*Exercise description*:
From the entries that follow, copy every line with the word "maka".
* * * * *
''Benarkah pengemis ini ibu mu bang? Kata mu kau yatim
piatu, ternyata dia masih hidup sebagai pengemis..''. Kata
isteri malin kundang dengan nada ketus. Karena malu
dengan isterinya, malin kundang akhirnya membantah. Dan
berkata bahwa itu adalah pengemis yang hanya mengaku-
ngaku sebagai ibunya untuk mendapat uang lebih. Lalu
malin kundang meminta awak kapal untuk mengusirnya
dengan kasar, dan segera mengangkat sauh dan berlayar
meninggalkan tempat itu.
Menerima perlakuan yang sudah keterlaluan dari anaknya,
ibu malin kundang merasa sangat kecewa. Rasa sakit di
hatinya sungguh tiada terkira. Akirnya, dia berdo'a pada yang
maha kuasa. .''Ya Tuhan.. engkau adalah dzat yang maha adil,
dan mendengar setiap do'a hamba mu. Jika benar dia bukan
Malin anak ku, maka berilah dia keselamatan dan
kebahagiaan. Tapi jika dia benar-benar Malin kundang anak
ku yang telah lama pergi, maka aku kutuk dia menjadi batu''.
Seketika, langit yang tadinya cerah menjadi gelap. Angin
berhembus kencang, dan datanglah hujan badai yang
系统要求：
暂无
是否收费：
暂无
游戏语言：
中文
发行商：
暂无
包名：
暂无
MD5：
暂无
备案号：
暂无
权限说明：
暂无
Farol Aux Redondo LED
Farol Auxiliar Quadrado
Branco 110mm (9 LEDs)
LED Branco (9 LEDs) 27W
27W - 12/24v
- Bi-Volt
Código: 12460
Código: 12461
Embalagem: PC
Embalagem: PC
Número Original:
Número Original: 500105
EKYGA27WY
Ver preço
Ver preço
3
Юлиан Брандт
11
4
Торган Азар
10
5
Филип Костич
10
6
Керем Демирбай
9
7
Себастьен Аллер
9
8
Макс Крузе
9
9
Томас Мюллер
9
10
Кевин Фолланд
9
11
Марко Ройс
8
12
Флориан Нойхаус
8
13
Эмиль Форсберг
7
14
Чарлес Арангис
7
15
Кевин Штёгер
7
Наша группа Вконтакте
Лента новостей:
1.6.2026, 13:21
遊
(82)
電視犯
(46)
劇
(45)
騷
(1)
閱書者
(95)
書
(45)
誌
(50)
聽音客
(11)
* * * * *
*Result of the exercise*:
Malin anak ku, maka berilah dia keselamatan dan
ku yang telah lama pergi, maka aku kutuk dia menjadi batu''.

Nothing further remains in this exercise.